Часы сдавили кисть, приковали к груди, легли тяжестью на сердце. Они, как камень, тянут её вниз.
Лёжа под простынёй, она приподняла руку — рука упала плетью. Сжала холодные пальцы в кулак. Да, наручные часы приковали её к этому ложу: они — цепь, камень, скарабей.
Если подумать, не так уж часто она бывала счастлива. Она попыталась припомнить счастливые минуты, но почему-то ничего не приходило в голову, — вспомнилась только ночь (накануне?), когда он пробормотал бессвязно во сне: «Вот в чём дело», а потом что-то о лошадях, которые понесли или запутались в постромках, — разобрать было трудно, — что-то о ездоке, резко осадившем, о бедных лошадях. Может, это была игра?
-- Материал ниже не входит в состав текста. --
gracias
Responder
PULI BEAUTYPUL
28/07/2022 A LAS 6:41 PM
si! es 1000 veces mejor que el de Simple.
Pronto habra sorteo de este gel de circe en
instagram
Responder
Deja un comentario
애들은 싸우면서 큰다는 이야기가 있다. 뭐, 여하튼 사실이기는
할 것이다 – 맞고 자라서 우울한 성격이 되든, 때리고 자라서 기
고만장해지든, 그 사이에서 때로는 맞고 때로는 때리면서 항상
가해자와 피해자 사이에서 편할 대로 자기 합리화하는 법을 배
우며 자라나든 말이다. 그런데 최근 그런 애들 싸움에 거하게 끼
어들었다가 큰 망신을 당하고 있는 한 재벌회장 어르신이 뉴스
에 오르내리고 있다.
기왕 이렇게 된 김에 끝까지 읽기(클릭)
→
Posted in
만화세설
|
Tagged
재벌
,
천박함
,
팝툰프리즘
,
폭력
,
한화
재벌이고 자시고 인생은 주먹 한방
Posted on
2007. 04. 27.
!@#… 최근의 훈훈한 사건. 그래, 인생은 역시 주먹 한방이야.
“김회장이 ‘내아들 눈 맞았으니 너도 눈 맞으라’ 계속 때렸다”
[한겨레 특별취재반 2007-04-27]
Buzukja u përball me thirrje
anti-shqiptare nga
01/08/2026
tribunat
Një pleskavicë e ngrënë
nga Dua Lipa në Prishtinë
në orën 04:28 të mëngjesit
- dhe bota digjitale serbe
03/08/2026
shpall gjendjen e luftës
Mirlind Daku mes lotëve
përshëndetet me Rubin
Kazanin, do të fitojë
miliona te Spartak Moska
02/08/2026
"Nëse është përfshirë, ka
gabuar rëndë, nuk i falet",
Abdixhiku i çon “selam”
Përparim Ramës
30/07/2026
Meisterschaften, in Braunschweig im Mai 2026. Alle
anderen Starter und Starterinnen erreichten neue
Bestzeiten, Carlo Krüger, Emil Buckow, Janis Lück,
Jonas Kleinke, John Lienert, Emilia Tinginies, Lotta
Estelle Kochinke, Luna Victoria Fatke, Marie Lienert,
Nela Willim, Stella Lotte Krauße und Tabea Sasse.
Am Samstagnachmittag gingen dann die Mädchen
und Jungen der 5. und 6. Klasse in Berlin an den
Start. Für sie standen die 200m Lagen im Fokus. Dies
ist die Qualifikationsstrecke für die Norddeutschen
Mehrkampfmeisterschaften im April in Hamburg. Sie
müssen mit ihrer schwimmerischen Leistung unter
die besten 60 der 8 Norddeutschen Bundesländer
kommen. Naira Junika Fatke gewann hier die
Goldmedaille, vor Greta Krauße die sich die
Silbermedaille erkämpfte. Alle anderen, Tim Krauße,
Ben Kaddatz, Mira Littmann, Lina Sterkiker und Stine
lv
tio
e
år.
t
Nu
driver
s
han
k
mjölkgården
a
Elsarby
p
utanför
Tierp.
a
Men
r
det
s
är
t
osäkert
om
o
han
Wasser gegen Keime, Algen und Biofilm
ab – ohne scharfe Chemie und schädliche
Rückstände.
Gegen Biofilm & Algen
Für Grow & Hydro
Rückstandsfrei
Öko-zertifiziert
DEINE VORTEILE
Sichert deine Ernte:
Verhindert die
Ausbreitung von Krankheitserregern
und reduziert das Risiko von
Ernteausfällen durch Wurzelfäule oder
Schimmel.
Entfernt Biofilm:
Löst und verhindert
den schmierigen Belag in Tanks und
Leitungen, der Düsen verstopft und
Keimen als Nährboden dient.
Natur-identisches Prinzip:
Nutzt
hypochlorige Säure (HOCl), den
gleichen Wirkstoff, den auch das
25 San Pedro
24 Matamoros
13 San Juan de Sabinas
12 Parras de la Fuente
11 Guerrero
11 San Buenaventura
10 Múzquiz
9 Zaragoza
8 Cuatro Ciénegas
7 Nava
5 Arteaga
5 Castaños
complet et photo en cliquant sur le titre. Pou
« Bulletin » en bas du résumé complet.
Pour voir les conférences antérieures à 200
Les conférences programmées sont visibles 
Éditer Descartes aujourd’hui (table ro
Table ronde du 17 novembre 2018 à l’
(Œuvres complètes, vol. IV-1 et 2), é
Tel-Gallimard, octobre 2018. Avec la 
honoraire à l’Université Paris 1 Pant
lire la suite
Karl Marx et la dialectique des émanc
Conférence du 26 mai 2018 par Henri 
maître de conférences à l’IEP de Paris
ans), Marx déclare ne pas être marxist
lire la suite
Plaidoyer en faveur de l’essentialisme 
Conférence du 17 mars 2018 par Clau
Но в тот момент, лёжа с ним рядом, вся озябшая, боясь пошевелиться, она думала: «Пусть продолжает, пусть выговорится», — она ведь не знала, во сне он это или наяву. Может, лучше сделать вид, что не слышит, обнять, как прежде? — мучилась она сомнениями. Она так и не узнала, притворялся он в ту ночь спящим или бредил. Неужели играл, — играл тем, что она с такой заботой сберегла: их очагом, теплом постели, неизменной верностью себе, им обоим? Нет, не мог он этим играть.
Красота есть правда, правда — это красота.{35} Но что прекрасного в настоящем? Как знать, как знать… Два года, больше — теперь уже три — повсюду кричат о чести и жертвенности. Которую зиму сменяет ранняя весна, а время прокручивает одну и ту же ленту ужасов, — от этого немеешь и перестаёшь воспринимать расклеенные на улицах плакаты как всамделишные. Во всяком случае, на неё гораздо сильнее подействовало абстрактное изображение мук четвертованного святого угодника на картине фламандского художника в Лувре, чем натуралистическое описание не прекращающейся кровавой бойни, — видно, у них и впрямь атрофированы чувства, у неё так точно. Выходит, он прав, говоря: «Ты же ничего не чувствуешь».